Featured Articles - Home, Tradition Online

The BEST

Atul Gawande, Being Mortal: Medicine and What Matters in the End

Length: 263 pages (plus endnotes)

Yitzchak Blau

Summary: Modern medicine has significantly extending the average human lifespan, a positive change which also engenders complications and novel questions. How can the elderly best navigate the physical and mental decline of advanced years? What do we want a person’s last few weeks to be like? How do we evaluate the comparative worth of duration of life versus quality of life? Gawande, a surgeon from Boston with three previous popular books about medicine to his credit, has written an extremely wise and compassionate volume.
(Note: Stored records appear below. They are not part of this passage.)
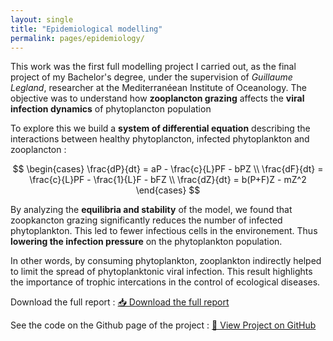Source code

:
```yaml
---
layout: single
title: "Epidemiological modelling"
permalink: pages/epidemiology/
---
```


<!-- Load MathJax -->
<script src="https://polyfill.io/v3/polyfill.min.js?features=es6"></script>
<script id="MathJax-script" async
  src="https://cdn.jsdelivr.net/npm/mathjax@3/es5/tex-mml-chtml.js">
</script>

This work was the first full modelling project I carried out, as the final project of my Bachelor's degree, under the supervision of *Guillaume Legland*, researcher at the Mediterranéean Institute of Oceanology.
The objective was to understand how **zooplancton grazing** affects the **viral infection dynamics** of phytoplancton population 

To explore this we build a **system of differential equation** describing the interactions between healthy phytoplancton, infected phytoplankton and zooplancton : 

$$
\begin{cases}
\frac{dP}{dt} = aP - \frac{c}{L}PF - bPZ \\
\frac{dF}{dt} = \frac{c}{L}PF - \frac{1}{L}F - bFZ \\
\frac{dZ}{dt} = b(P+F)Z - mZ^2
\end{cases}
$$

By analyzing the **equilibria and stability** of the model, we found that zoopkancton grazing significantly reduces the number of infected phytoplankton. This led to fewer infectious cells in the environement. Thus **lowering the infection pressure** on the phytoplankton population.

In other words, by consuming phytoplankton, zooplankton indirectly helped to limit the spread of phytoplanktonic viral infection. This result highlights the importance of trophic intercations in the control of ecological diseases.

Download the full report : <a href="assets/epidemiological_model.pdf" class="btn btn--primary" target="_blank">📥 Download the full report</a>

See the code on the Github page of the project : <a href="https://github.com/JulesMalavieille/Epidemiological-modelling" class="btn btn--primary" target="_blank">🔗 View Project on GitHub</a> 
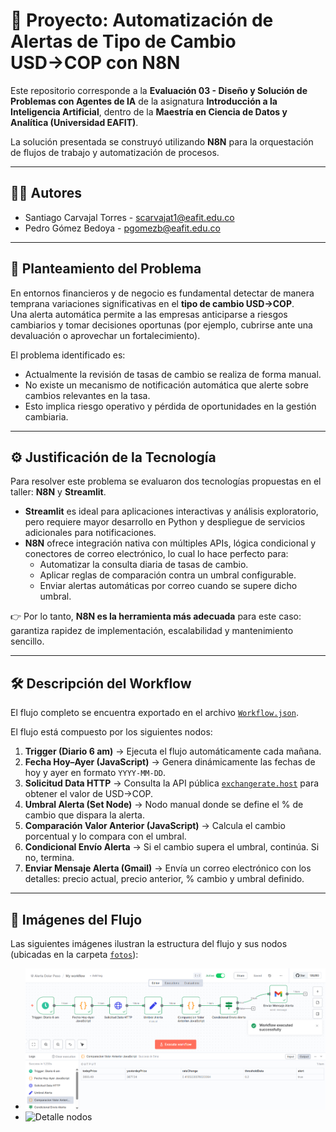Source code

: # 📌 Proyecto: Automatización de Alertas de Tipo de Cambio USD→COP con N8N

Este repositorio corresponde a la **Evaluación 03 - Diseño y Solución de Problemas con Agentes de IA** de la asignatura **Introducción a la Inteligencia Artificial**, dentro de la **Maestría en Ciencia de Datos y Analítica (Universidad EAFIT)**.

La solución presentada se construyó utilizando **N8N** para la orquestación de flujos de trabajo y automatización de procesos.

---

## 👨‍🎓 Autores

- Santiago Carvajal Torres - scarvajat1@eafit.edu.co
- Pedro Gómez Bedoya - pgomezb@eafit.edu.co

---

## 📖 Planteamiento del Problema

En entornos financieros y de negocio es fundamental detectar de manera temprana variaciones significativas en el **tipo de cambio USD→COP**.  
Una alerta automática permite a las empresas anticiparse a riesgos cambiarios y tomar decisiones oportunas (por ejemplo, cubrirse ante una devaluación o aprovechar un fortalecimiento).

El problema identificado es:
- Actualmente la revisión de tasas de cambio se realiza de forma manual.  
- No existe un mecanismo de notificación automática que alerte sobre cambios relevantes en la tasa.  
- Esto implica riesgo operativo y pérdida de oportunidades en la gestión cambiaria.

---

## ⚙️ Justificación de la Tecnología

Para resolver este problema se evaluaron dos tecnologías propuestas en el taller: **N8N** y **Streamlit**.

- **Streamlit** es ideal para aplicaciones interactivas y análisis exploratorio, pero requiere mayor desarrollo en Python y despliegue de servicios adicionales para notificaciones.  
- **N8N** ofrece integración nativa con múltiples APIs, lógica condicional y conectores de correo electrónico, lo cual lo hace perfecto para:  
  - Automatizar la consulta diaria de tasas de cambio.  
  - Aplicar reglas de comparación contra un umbral configurable.  
  - Enviar alertas automáticas por correo cuando se supere dicho umbral.  

👉 Por lo tanto, **N8N es la herramienta más adecuada** para este caso: garantiza rapidez de implementación, escalabilidad y mantenimiento sencillo.

---

## 🛠️ Descripción del Workflow

El flujo completo se encuentra exportado en el archivo [`Workflow.json`](./Workflow.json).  

El flujo está compuesto por los siguientes nodos:

1. **Trigger (Diario 6 am)** → Ejecuta el flujo automáticamente cada mañana.  
2. **Fecha Hoy–Ayer (JavaScript)** → Genera dinámicamente las fechas de hoy y ayer en formato `YYYY-MM-DD`.  
3. **Solicitud Data HTTP** → Consulta la API pública [`exchangerate.host`](https://exchangerate.host/) para obtener el valor de USD→COP.  
4. **Umbral Alerta (Set Node)** → Nodo manual donde se define el % de cambio que dispara la alerta.  
5. **Comparación Valor Anterior (JavaScript)** → Calcula el cambio porcentual y lo compara con el umbral.  
6. **Condicional Envío Alerta** → Si el cambio supera el umbral, continúa. Si no, termina.  
7. **Enviar Mensaje Alerta (Gmail)** → Envía un correo electrónico con los detalles: precio actual, precio anterior, % cambio y umbral definido.

---

## 📸 Imágenes del Flujo

Las siguientes imágenes ilustran la estructura del flujo y sus nodos (ubicadas en la carpeta [`fotos`](./fotos)):

- ![Flujo completo](./fotos/flujo_completo.png)  
- ![Detalle nodos](./fotos/nodos_detalle.png)
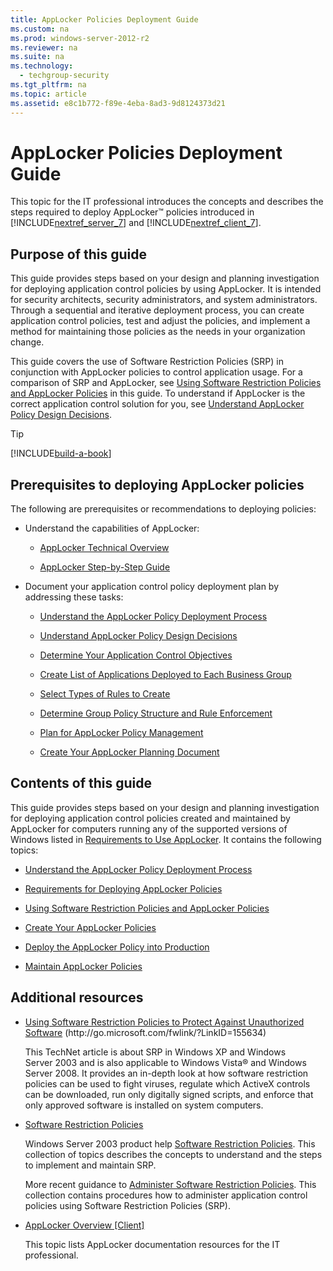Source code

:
 ```yaml
---
title: AppLocker Policies Deployment Guide
ms.custom: na
ms.prod: windows-server-2012-r2
ms.reviewer: na
ms.suite: na
ms.technology: 
  - techgroup-security
ms.tgt_pltfrm: na
ms.topic: article
ms.assetid: e8c1b772-f89e-4eba-8ad3-9d8124373d21
---
```

# AppLocker Policies Deployment Guide
This topic for the IT professional introduces the concepts and describes the steps required to deploy AppLocker™ policies introduced in [!INCLUDE[nextref_server_7](../Token/nextref_server_7_md.md)] and [!INCLUDE[nextref_client_7](../Token/nextref_client_7_md.md)].  
  
## Purpose of this guide  
This guide provides steps based on your design and planning investigation for deploying application control policies by using AppLocker. It is intended for security architects, security administrators, and system administrators. Through a sequential and iterative deployment process, you can create application control policies, test and adjust the policies, and implement a method for maintaining those policies as the needs in your organization change.  
  
This guide covers the use of Software Restriction Policies \(SRP\) in conjunction with AppLocker policies to control application usage. For a comparison of SRP and AppLocker, see [Using Software Restriction Policies and AppLocker Policies](../Topic/Using-Software-Restriction-Policies-and-AppLocker-Policies.md) in this guide. To understand if AppLocker is the correct application control solution for you, see [Understand AppLocker Policy Design Decisions](../Topic/Understand-AppLocker-Policy-Design-Decisions.md).  
  
> [!TIP]  
> [!INCLUDE[build-a-book](../Token/build-a-book_md.md)]  
  
## Prerequisites to deploying AppLocker policies  
The following are prerequisites or recommendations to deploying policies:  
  
-   Understand the capabilities of AppLocker:  
  
    -   [AppLocker Technical Overview](https://technet.microsoft.com/en-us/library/ee424365(d=default,l=en-us,v=ws.10).aspx)  
  
    -   [AppLocker Step\-by\-Step Guide](http://technet.microsoft.com/library/dd723686(v=ws.10).aspx)  
  
-   Document your application control policy deployment plan by addressing these tasks:  
  
    -   [Understand the AppLocker Policy Deployment Process](../Topic/Understand-the-AppLocker-Policy-Deployment-Process.md)  
  
    -   [Understand AppLocker Policy Design Decisions](../Topic/Understand-AppLocker-Policy-Design-Decisions.md)  
  
    -   [Determine Your Application Control Objectives](../Topic/Determine-Your-Application-Control-Objectives.md)  
  
    -   [Create List of Applications Deployed to Each Business Group](../Topic/Create-List-of-Applications-Deployed-to-Each-Business-Group.md)  
  
    -   [Select Types of Rules to Create](../Topic/Select-Types-of-Rules-to-Create.md)  
  
    -   [Determine Group Policy Structure and Rule Enforcement](../Topic/Determine-Group-Policy-Structure-and-Rule-Enforcement.md)  
  
    -   [Plan for AppLocker Policy Management](../Topic/Plan-for-AppLocker-Policy-Management.md)  
  
    -   [Create Your AppLocker Planning Document](../Topic/Create-Your-AppLocker-Planning-Document.md)  
  
## Contents of this guide  
This guide provides steps based on your design and planning investigation for deploying application control policies created and maintained by AppLocker for computers running any of the supported versions of Windows listed in [Requirements to Use AppLocker](../Topic/Requirements-to-Use-AppLocker.md). It contains the following topics:  
  
-   [Understand the AppLocker Policy Deployment Process](../Topic/Understand-the-AppLocker-Policy-Deployment-Process.md)  
  
-   [Requirements for Deploying AppLocker Policies](../Topic/Requirements-for-Deploying-AppLocker-Policies.md)  
  
-   [Using Software Restriction Policies and AppLocker Policies](../Topic/Using-Software-Restriction-Policies-and-AppLocker-Policies.md)  
  
-   [Create Your AppLocker Policies](../Topic/Create-Your-AppLocker-Policies.md)  
  
-   [Deploy the AppLocker Policy into Production](../Topic/Deploy-the-AppLocker-Policy-into-Production.md)  
  
-   [Maintain AppLocker Policies](../Topic/Maintain-AppLocker-Policies.md)  
  
## Additional resources  
  
-   [Using Software Restriction Policies to Protect Against Unauthorized Software](http://go.microsoft.com/fwlink/?LinkID=155634) \(http:\/\/go.microsoft.com\/fwlink\/?LinkID\=155634\)  
  
    This TechNet article is about SRP in Windows XP and Windows Server 2003 and is also applicable to Windows Vista® and Windows Server 2008. It provides an in\-depth look at how software restriction policies can be used to fight viruses, regulate which ActiveX controls can be downloaded, run only digitally signed scripts, and enforce that only approved software is installed on system computers.  
  
-   [Software Restriction Policies](https://technet.microsoft.com/library/cc779607(v=ws.10).aspx)  
  
    Windows Server 2003 product help [Software Restriction Policies](https://technet.microsoft.com/library/cc779607(v=ws.10).aspx). This collection of topics describes the concepts to understand and the steps to implement and maintain SRP.  
  
    More recent guidance to [Administer Software Restriction Policies](http://technet.microsoft.com/library/hh994606.aspx). This collection contains procedures how to administer application control policies using Software Restriction Policies \(SRP\).  
  
-   [AppLocker Overview \[Client\]](assetId:///1637ae87-5059-4d95-8c68-96f35cbc88c7)  
  
    This topic lists AppLocker documentation resources for the IT professional.  
  
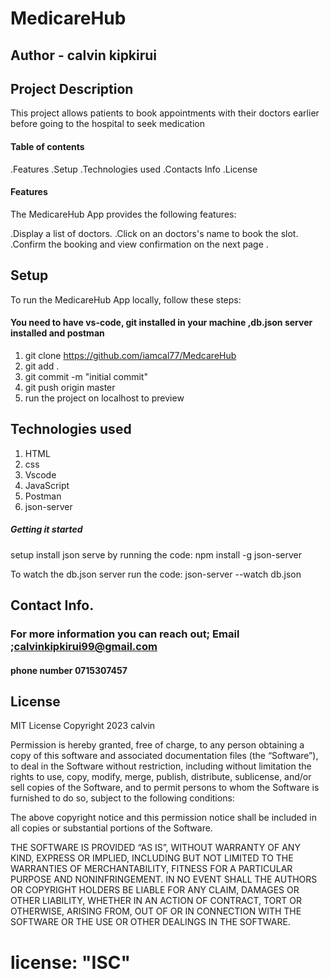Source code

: # MedicareHub

## Author - calvin kipkirui

## Project Description 
  This project allows patients to book appointments with their doctors earlier before going to the hospital to seek medication
#### Table of contents
.Features
.Setup
.Technologies used
.Contacts Info
.License
#### Features
The MedicareHub App provides the following features:

.Display a list of doctors.
.Click on an doctors's name to book the slot.
.Confirm the booking and view confirmation on the next page .


## Setup
To run the MedicareHub App locally, follow these steps:
#### You need to have vs-code, git installed in your machine ,db.json server installed and postman

1. git clone https://github.com/iamcal77/MedcareHub
2. git add .
3. git commit -m "initial commit"
4. git push origin master
5. run the project on localhost to preview

## Technologies used

1. HTML
2. css
3. Vscode
4. JavaScript
5. Postman
6. json-server

##### Getting it started
setup install json serve by running the code: npm install -g json-server

To watch the db.json server run the code: json-server --watch db.json



## Contact Info.
### For more information you can reach out; Email ;calvinkipkirui99@gmail.com
#### phone number 0715307457

## License
MIT License
Copyright 2023 calvin 

Permission is hereby granted, free of charge, to any person obtaining a copy of this software and associated documentation files (the “Software”), to deal in the Software without restriction, including without limitation the rights to use, copy, modify, merge, publish, distribute, sublicense, and/or sell copies of the Software, and to permit persons to whom the Software is furnished to do so, subject to the following conditions:

The above copyright notice and this permission notice shall be included in all copies or substantial portions of the Software.

THE SOFTWARE IS PROVIDED “AS IS”, WITHOUT WARRANTY OF ANY KIND, EXPRESS OR IMPLIED, INCLUDING BUT NOT LIMITED TO THE WARRANTIES OF MERCHANTABILITY, FITNESS FOR A PARTICULAR PURPOSE AND NONINFRINGEMENT. IN NO EVENT SHALL THE AUTHORS OR COPYRIGHT HOLDERS BE LIABLE FOR ANY CLAIM, DAMAGES OR OTHER LIABILITY, WHETHER IN AN ACTION OF CONTRACT, TORT OR OTHERWISE, ARISING FROM, OUT OF OR IN CONNECTION WITH THE SOFTWARE OR THE USE OR OTHER DEALINGS IN THE SOFTWARE.
 # license: "ISC"
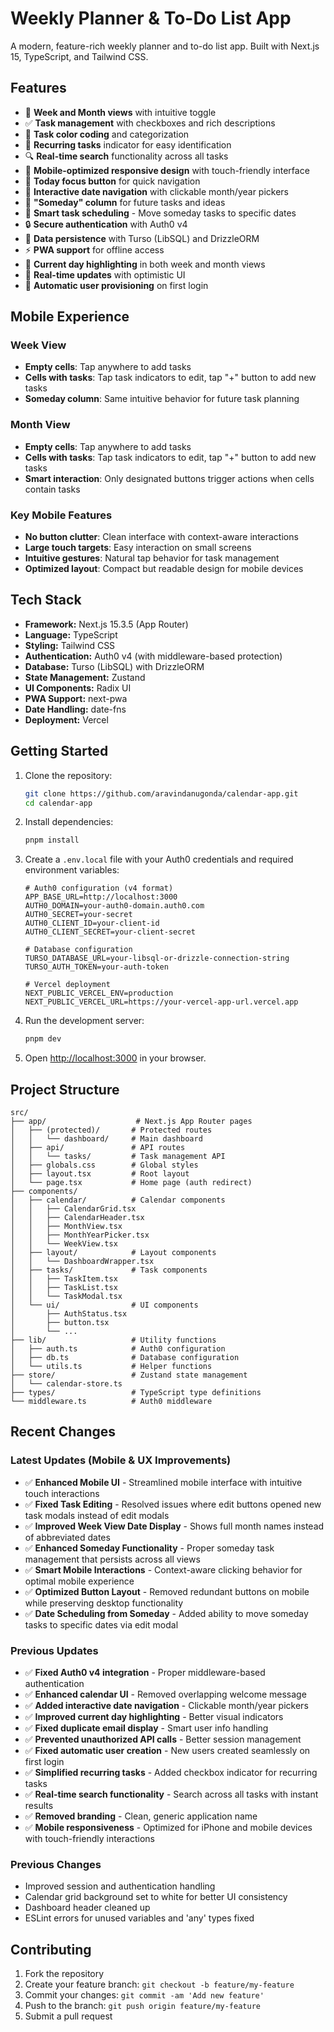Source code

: # Weekly Planner & To-Do List App

A modern, feature-rich weekly planner and to-do list app. Built with Next.js 15, TypeScript, and Tailwind CSS.

## Features

- 📅 **Week and Month views** with intuitive toggle
- ✅ **Task management** with checkboxes and rich descriptions
- 🎨 **Task color coding** and categorization
- 🔄 **Recurring tasks** indicator for easy identification
- 🔍 **Real-time search** functionality across all tasks
- 📱 **Mobile-optimized responsive design** with touch-friendly interface
- 🎯 **Today focus button** for quick navigation
- 📆 **Interactive date navigation** with clickable month/year pickers
- 🌙 **"Someday" column** for future tasks and ideas
- 📅 **Smart task scheduling** - Move someday tasks to specific dates
- 🔒 **Secure authentication** with Auth0 v4
- 💾 **Data persistence** with Turso (LibSQL) and DrizzleORM
- ⚡ **PWA support** for offline access
- 🎨 **Current day highlighting** in both week and month views
- 🔄 **Real-time updates** with optimistic UI
- 👤 **Automatic user provisioning** on first login

## Mobile Experience

### Week View
- **Empty cells**: Tap anywhere to add tasks
- **Cells with tasks**: Tap task indicators to edit, tap "+" button to add new tasks
- **Someday column**: Same intuitive behavior for future task planning

### Month View  
- **Empty cells**: Tap anywhere to add tasks
- **Cells with tasks**: Tap task indicators to edit, tap "+" button to add new tasks
- **Smart interaction**: Only designated buttons trigger actions when cells contain tasks

### Key Mobile Features
- **No button clutter**: Clean interface with context-aware interactions
- **Large touch targets**: Easy interaction on small screens
- **Intuitive gestures**: Natural tap behavior for task management
- **Optimized layout**: Compact but readable design for mobile devices

## Tech Stack

- **Framework:** Next.js 15.3.5 (App Router)
- **Language:** TypeScript
- **Styling:** Tailwind CSS
- **Authentication:** Auth0 v4 (with middleware-based protection)
- **Database:** Turso (LibSQL) with DrizzleORM
- **State Management:** Zustand
- **UI Components:** Radix UI
- **PWA Support:** next-pwa
- **Date Handling:** date-fns
- **Deployment:** Vercel

## Getting Started

1. Clone the repository:
   ```bash
   git clone https://github.com/aravindanugonda/calendar-app.git
   cd calendar-app
   ```

2. Install dependencies:
   ```bash
   pnpm install
   ```

3. Create a `.env.local` file with your Auth0 credentials and required environment variables:
   ```env
   # Auth0 configuration (v4 format)
   APP_BASE_URL=http://localhost:3000
   AUTH0_DOMAIN=your-auth0-domain.auth0.com
   AUTH0_SECRET=your-secret
   AUTH0_CLIENT_ID=your-client-id
   AUTH0_CLIENT_SECRET=your-client-secret

   # Database configuration
   TURSO_DATABASE_URL=your-libsql-or-drizzle-connection-string
   TURSO_AUTH_TOKEN=your-auth-token

   # Vercel deployment
   NEXT_PUBLIC_VERCEL_ENV=production
   NEXT_PUBLIC_VERCEL_URL=https://your-vercel-app-url.vercel.app
   ```


4. Run the development server:
   ```bash
   pnpm dev
   ```

5. Open [http://localhost:3000](http://localhost:3000) in your browser.

## Project Structure

```
src/
├── app/                    # Next.js App Router pages
│   ├── (protected)/       # Protected routes
│   │   └── dashboard/     # Main dashboard
│   ├── api/               # API routes
│   │   └── tasks/         # Task management API
│   ├── globals.css        # Global styles
│   ├── layout.tsx         # Root layout
│   └── page.tsx           # Home page (auth redirect)
├── components/
│   ├── calendar/          # Calendar components
│   │   ├── CalendarGrid.tsx
│   │   ├── CalendarHeader.tsx
│   │   ├── MonthView.tsx
│   │   ├── MonthYearPicker.tsx
│   │   └── WeekView.tsx
│   ├── layout/            # Layout components
│   │   └── DashboardWrapper.tsx
│   ├── tasks/             # Task components
│   │   ├── TaskItem.tsx
│   │   ├── TaskList.tsx
│   │   └── TaskModal.tsx
│   └── ui/                # UI components
│       ├── AuthStatus.tsx
│       ├── button.tsx
│       └── ...
├── lib/                   # Utility functions
│   ├── auth.ts            # Auth0 configuration
│   ├── db.ts              # Database configuration
│   └── utils.ts           # Helper functions
├── store/                 # Zustand state management
│   └── calendar-store.ts
├── types/                 # TypeScript type definitions
└── middleware.ts          # Auth0 middleware
```

## Recent Changes

### Latest Updates (Mobile & UX Improvements)
- ✅ **Enhanced Mobile UI** - Streamlined mobile interface with intuitive touch interactions
- ✅ **Fixed Task Editing** - Resolved issues where edit buttons opened new task modals instead of edit modals
- ✅ **Improved Week View Date Display** - Shows full month names instead of abbreviated dates
- ✅ **Enhanced Someday Functionality** - Proper someday task management that persists across all views
- ✅ **Smart Mobile Interactions** - Context-aware clicking behavior for optimal mobile experience
- ✅ **Optimized Button Layout** - Removed redundant buttons on mobile while preserving desktop functionality
- ✅ **Date Scheduling from Someday** - Added ability to move someday tasks to specific dates via edit modal

### Previous Updates
- ✅ **Fixed Auth0 v4 integration** - Proper middleware-based authentication
- ✅ **Enhanced calendar UI** - Removed overlapping welcome message
- ✅ **Added interactive date navigation** - Clickable month/year pickers
- ✅ **Improved current day highlighting** - Better visual indicators
- ✅ **Fixed duplicate email display** - Smart user info handling
- ✅ **Prevented unauthorized API calls** - Better session management
- ✅ **Fixed automatic user creation** - New users created seamlessly on first login
- ✅ **Simplified recurring tasks** - Added checkbox indicator for recurring tasks
- ✅ **Real-time search functionality** - Search across all tasks with instant results
- ✅ **Removed branding** - Clean, generic application name
- ✅ **Mobile responsiveness** - Optimized for iPhone and mobile devices with touch-friendly interactions

### Previous Changes
- Improved session and authentication handling
- Calendar grid background set to white for better UI consistency
- Dashboard header cleaned up
- ESLint errors for unused variables and 'any' types fixed

## Contributing

1. Fork the repository
2. Create your feature branch: `git checkout -b feature/my-feature`
3. Commit your changes: `git commit -am 'Add new feature'`
4. Push to the branch: `git push origin feature/my-feature`
5. Submit a pull request
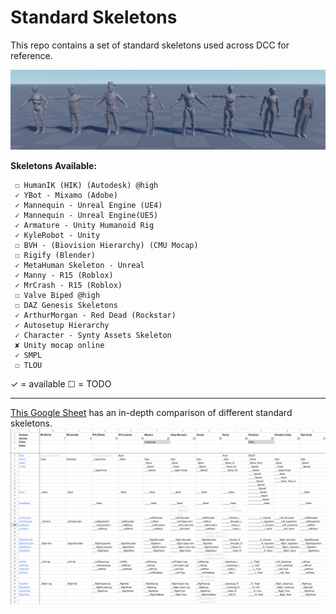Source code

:# Standard Skeletons

This repo contains a set of standard skeletons used across DCC for reference.

![skeletons_image](image.gif)

**Skeletons Available:**
```
 ☐ HumanIK (HIK) (Autodesk) @high
 ✓ YBot - Mixamo (Adobe)
 ✓ Mannequin - Unreal Engine (UE4)
 ✓ Mannequin - Unreal Engine(UE5)
 ✓ Armature - Unity Humanoid Rig
 ✓ KyleRobot - Unity
 ☐ BVH - (Biovision Hierarchy) (CMU Mocap)
 ☐ Rigify (Blender)
 ✓ MetaHuman Skeleton - Unreal
 ✓ Manny - R15 (Roblox)
 ✓ MrCrash - R15 (Roblox)
 ☐ Valve Biped @high
 ☐ DAZ Genesis Skeletons
 ✓ ArthurMorgan - Red Dead (Rockstar)
 ✓ Autosetup Hierarchy
 ✓ Character - Synty Assets Skeleton
 ✘ Unity mocap online
 ✓ SMPL
 ☐ TLOU
```
✓ = available
☐ = TODO


---
[This Google Sheet](https://docs.google.com/spreadsheets/d/1TWTtSdNhozVys23JobgAPSFMcAIOkfyOq2gf3ofywbs/edit?usp=sharing) has an in-depth comparison of different standard skeletons.
![table](table.png)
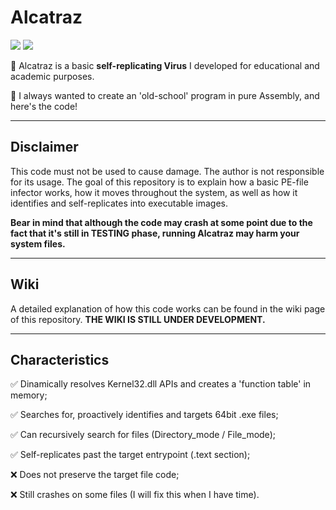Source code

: # Alcatraz
![](https://img.shields.io/badge/NASM-x64-brown) ![](https://img.shields.io/badge/GoLink-1.0.4.2-brightgreen)

:dart: Alcatraz is a basic **self-replicating Virus** I developed for educational and academic purposes. 

:hammer: I always wanted to create an 'old-school' program in pure Assembly, and here's the code!

-----------------------------------------------------------------------------------------------------------------------------------------------------------------------

## Disclaimer

This code must not be used to cause damage. The author is not responsible for its usage. The goal of this repository is to explain how a basic PE-file infector works, how it moves throughout the system, as well as how it identifies and self-replicates into executable images.

**Bear in mind that although the code may crash at some point due to the fact that it's still in TESTING phase, running Alcatraz may harm your system files.**

-----------------------------------------------------------------------------------------------------------------------------------------------------------------------

## Wiki
A detailed explanation of how this code works can be found in the wiki page of this repository. **THE WIKI IS STILL UNDER DEVELOPMENT.**

-----------------------------------------------------------------------------------------------------------------------------------------------------------------------

## Characteristics

:white_check_mark: Dinamically resolves Kernel32.dll APIs and creates a 'function table' in memory;

:white_check_mark: Searches for, proactively identifies and targets 64bit .exe files;

:white_check_mark: Can recursively search for files (Directory_mode / File_mode);

:white_check_mark: Self-replicates past the target entrypoint (.text section);

:x: Does not preserve the target file code;

:x: Still crashes on some files (I will fix this when I have time).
Due to its great achievements, modern medicine thinks in terms of fixing people but not in terms of helping them in a broader sense. As a result, it often tries invasive surgeries and treatments even when the chance of success is quite negligible and the side effects render patients’ final few months painful and devoid of the things most precious to them. Another result is doctors avoiding geriatrics where complete cures are a rare commodity. However, a sensitive physician can make a huge difference in a patient’s last years.

Doctors need to gently inform patients of the reality of their limited remaining time, dialogue with them to discover what the patients most care about, and help select a choice of treatment that maximizes the possibility of those experiences.

Gawande also emphasize the importance of enabling ongoing autonomy. We should recall that even though we prioritize safety for others, we tend to prefer independence for ourselves. This realization promotes assisted living over nursing homes or hospitals where the patients lose the ability to decide what to wear, eat, and the like. It also leads to a preference for hospice care with the advantages of spending one’s last days at home and not in a hospital.

Other important topics include the relationship between doctors and patients in decision making, an analysis of assisted suicide, and the human need for some meaning that transcends the self.

Select Quotations:

“Compounding matters, we have no good metrics for a place’s success in assisting people to live. By contrast, we have very precise ratings for health and safety. So you can guess what gets the attention from the people who run places for the elderly: whether Dad loses weight, skips his medication, or has a fall, not whether he’s lonely” (p. 105).

“…our elderly are left with a controlled and supervised institutional experience, a medically designed answer to unfixable problems, a life designed to be safe but empty of anything they care about” (p. 109).